The 26 Reformations of a Middle Class American Heart series of mixtapes breaks down neatly into four trilogies — or, if you prefer (and I do), a double trilogy sandwiched around another double trilogy. The sandwiching double trilogy is constituted entirely of proper indie rock mixes — songs that really have nothing to do with one another arranged to make a coherent listening experience at least in the momentary estimation of their creator. The mixtapes rise and fall in their energy according to emergent patterns loosely structured by arcane guiding principles of order, unspoken though well-understood by creator and audience. They include what it’s right to include in order to keep the mixtape rolling. Practically speaking, they are improvisations similar to sets on a radio show.

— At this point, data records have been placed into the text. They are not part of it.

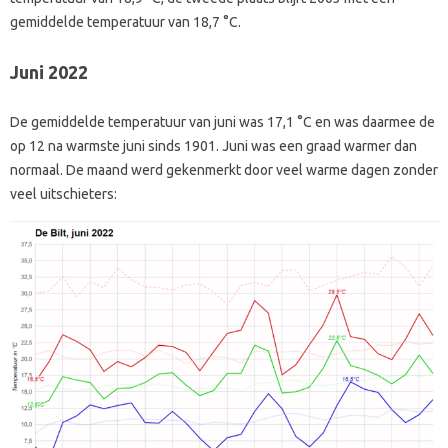
gemiddelde temperatuur van 18,7 °C.
Juni 2022
De gemiddelde temperatuur van juni was 17,1 °C en was daarmee de
op 12 na warmste juni sinds 1901. Juni was een graad warmer dan
normaal. De maand werd gekenmerkt door veel warme dagen zonder
veel uitschieters: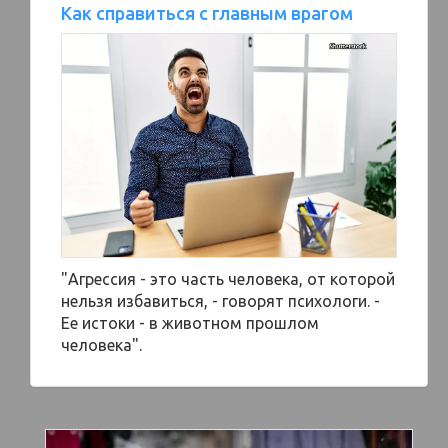
Как справиться с главным врагом
"Агрессия - это часть человека, от которой
нельзя избавиться, - говорят психологи. -
Ее истоки - в животном прошлом
человека".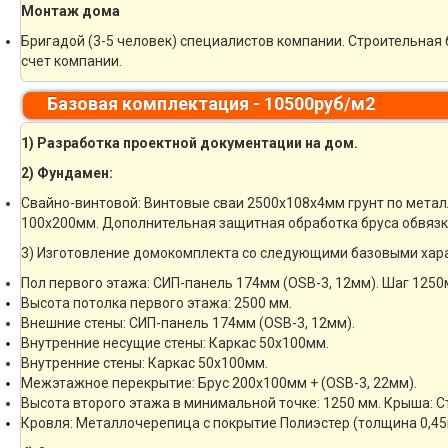
Монтаж дома
Бригадой (3-5 человек) специалистов компании. Строительная 
счет компании.
Базовая комплектация - 10500руб/м2
1) Разработка проектной документации на дом.
2) Фундамен:
Свайно-винтовой: Винтовые сваи 2500х108х4мм грунт по метал
100х200мм. Дополнительная защитная обработка бруса обвязк
3) Изготовление домокомплекта со следующими базовыми хар
Пол первого этажа: СИП-панель 174мм (OSB-3, 12мм). Шаг 1250
Высота потолка первого этажа: 2500 мм.
Внешние стены: СИП-панель 174мм (OSB-3, 12мм).
Внутренние несущие стены: Каркас 50х100мм.
Внутренние стены: Каркас 50х100мм.
Межэтажное перекрытие: Брус 200х100мм + (OSB-3, 22мм).
Высота второго этажа в минимальной точке: 1250 мм. Крыша: 
Кровля: Металлочерепица с покрытие Полиэстер (толщина 0,45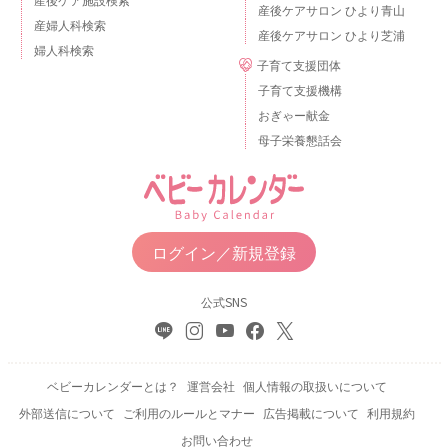
産後ケアサロン ひより青山
産婦人科検索
産後ケアサロン ひより芝浦
婦人科検索
子育て支援団体
子育て支援機構
おぎゃー献金
母子栄養懇話会
ログイン／新規登録
公式SNS
ベビーカレンダーとは？
運営会社
個人情報の取扱いについて
外部送信について
ご利用のルールとマナー
広告掲載について
利用規約
お問い合わせ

The continuous double trilogy that constitutes the Vols. 4-9 middle of the series is a set of historical/archival mixtapes that attempt to construct first a personal and then a genre-historical picture of the development of independent music generally and indie rock in particular. The middle double trilogy operates under very specific constraints, each particular to its trilogy identity. Not so with the sandwiching double trilogy, which operates according to the 26-song, 90-minute constraint and is otherwise quite free in its accumulation of elements.

That’s true of the first mixtape in each trilogy, anyhow; it’s less true of the middle of each trilogy, and quite a bit less true of the final mixtape in each trilogy. As the final installment in a trilogy, even a trilogy organized loosely over the course of a mere four and a half hours like this first trilogy was, this mix was destined to be burdened with pulling together the strands and tonalities of the two mixes that made its own being both possible and inevitable.

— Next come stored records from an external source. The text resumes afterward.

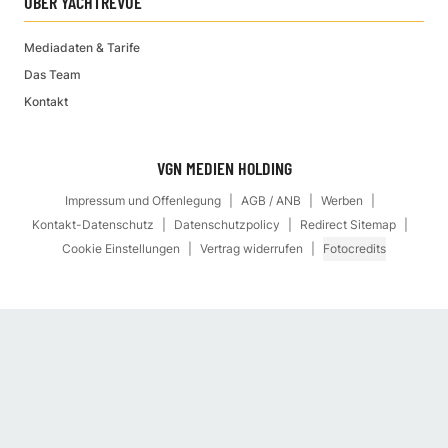
ÜBER YACHTREVUE
Mediadaten & Tarife
Das Team
Kontakt
VGN MEDIEN HOLDING
Impressum und Offenlegung
AGB / ANB
Werben
Kontakt-Datenschutz
Datenschutzpolicy
Redirect Sitemap
Cookie Einstellungen
Vertrag widerrufen
Fotocredits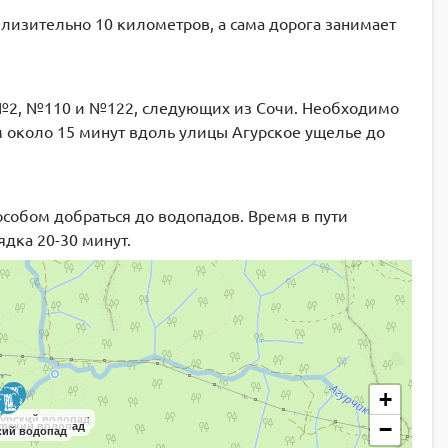
близительно 10 километров, а сама дорога занимает
 №2, №110 и №122, следующих из Сочи. Необходимо
м около 15 минут вдоль улицы Агурское ущелье до
особом добраться до водопадов. Время в пути
дка 20-30 минут.
+
гурский водопад
−
урский водопад
кий водопад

That it does. This mixtape hears the darkness of the second volume and turns it around into an opening burst of upbeat and energetic songs that carries unabated through its first thirty minutes. But it does not forget the mixed emotions of the first volume, and beginning with Petal’s Heaven it calls that bittersweet tone back into service, even dipping briefly into darkness and despair at the beginning of Side B before returning through a pair of anthems in the middle of the side to beauty and tempered optimism at its conclusion. That trajectory seems to me to include everything that happened in the first two volumes of the trilogy at least in brief.

A mixtape doesn’t always narrate a journey, but a trilogy of mixtapes certainly does, or should — and the driving force of the 26 Confessions/Absolutions/Reformations series of mixtapes is the trilogy. That form turns what might be an assortment of odd songs spread across two decades into a storytelling device that has power beyond individual transitions between songs and structural peaks and valleys across time. Or at least, I believe the trilogy form has that effect on this series. I believe I hear it there.